We are now to see if the defendant's reply to the second letter changed in any wise this condition. There is nothing in this letter which in words shows any disposition to recede from the former position, that the payment was in full; and the mere fact of sending it did not work such a result. Its statement is: "When I make an agreement I stand by it, and I propose you will stand by the award made by Mr. Quinn." The award made determined the amount which was due to the plaintiffs under their arrangement to submit the matter to arbitration. It was this amount that defendant included in his payment and which he insisted was the entire amount due and which he paid. When he referred to the award it must be understood as a reference to the amount determined thereby, and when he insisted upon that sum standing it was equally an insistence upon whatever steps he had taken thereunder, which included the payment made. In any event, there is nothing in the letter or any of its parts which shows any intention to abandon any legal right which he had secured; and the assertion of other rights, even though this was not expressly asserted, does not have the legal effect of relieving the plaintiffs from the consequence which followed their acceptance and use of the check. It is quite true that accord and satisfaction is in the nature of a contract and requires a meeting of the minds of the parties. But when one party imposes a condition, the other party is deemed to have assented to its terms when he avails himself of its benefits. He cannot accept the benefit in one breath and repudiate the condition in the next. It follows that the defendant's motion to dismiss the complaint, made at the close of the plaintiffs' case and subsequently renewed, should have been granted.

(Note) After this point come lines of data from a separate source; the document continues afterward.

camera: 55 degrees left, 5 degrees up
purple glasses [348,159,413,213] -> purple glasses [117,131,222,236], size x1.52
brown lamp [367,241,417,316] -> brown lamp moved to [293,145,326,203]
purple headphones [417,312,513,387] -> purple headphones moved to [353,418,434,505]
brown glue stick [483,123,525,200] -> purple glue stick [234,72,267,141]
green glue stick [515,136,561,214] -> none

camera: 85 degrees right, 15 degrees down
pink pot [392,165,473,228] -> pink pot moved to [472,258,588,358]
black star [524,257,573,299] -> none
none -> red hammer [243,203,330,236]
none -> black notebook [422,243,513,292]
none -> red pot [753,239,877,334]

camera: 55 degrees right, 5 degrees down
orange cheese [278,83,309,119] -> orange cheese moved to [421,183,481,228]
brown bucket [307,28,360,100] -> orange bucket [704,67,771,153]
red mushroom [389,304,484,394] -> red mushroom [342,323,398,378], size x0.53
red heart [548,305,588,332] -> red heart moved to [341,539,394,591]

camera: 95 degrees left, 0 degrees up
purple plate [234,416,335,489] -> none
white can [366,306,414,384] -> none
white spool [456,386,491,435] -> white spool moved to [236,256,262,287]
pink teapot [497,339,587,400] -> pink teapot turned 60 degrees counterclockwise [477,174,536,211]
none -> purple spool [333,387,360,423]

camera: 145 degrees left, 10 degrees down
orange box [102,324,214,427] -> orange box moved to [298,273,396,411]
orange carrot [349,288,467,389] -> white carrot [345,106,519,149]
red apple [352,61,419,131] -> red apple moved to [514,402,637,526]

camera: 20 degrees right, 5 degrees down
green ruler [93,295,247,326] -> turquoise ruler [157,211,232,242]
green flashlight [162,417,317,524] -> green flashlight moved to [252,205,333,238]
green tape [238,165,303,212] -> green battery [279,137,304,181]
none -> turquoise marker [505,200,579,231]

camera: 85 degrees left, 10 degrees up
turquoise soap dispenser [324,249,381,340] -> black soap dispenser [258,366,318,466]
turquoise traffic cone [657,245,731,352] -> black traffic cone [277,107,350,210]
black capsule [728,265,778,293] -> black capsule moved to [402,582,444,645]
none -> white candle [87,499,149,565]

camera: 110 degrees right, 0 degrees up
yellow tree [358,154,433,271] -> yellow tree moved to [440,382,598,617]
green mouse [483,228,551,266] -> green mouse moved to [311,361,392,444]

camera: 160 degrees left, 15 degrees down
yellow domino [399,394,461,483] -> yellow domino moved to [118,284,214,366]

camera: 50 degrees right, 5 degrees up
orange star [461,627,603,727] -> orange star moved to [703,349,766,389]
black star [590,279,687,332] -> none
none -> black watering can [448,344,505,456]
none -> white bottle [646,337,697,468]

The judgment should, therefore, be reversed and a new trial granted, with costs to abide the event.

All concurred.

Judgment and order reversed and new trial granted, costs to abide the event.


Summaries of

Logan v. Davidson

Appellate Division of the Supreme Court of New York, Second Department
Jun 1, 1897
18 App. Div. 353 (N.Y. App. Div. 1897)
Case details for

Logan v. Davidson

Case Details

Full title:WILLIAM J. LOGAN and FRANK J. LOGAN, Respondents, v . MARSHALL T…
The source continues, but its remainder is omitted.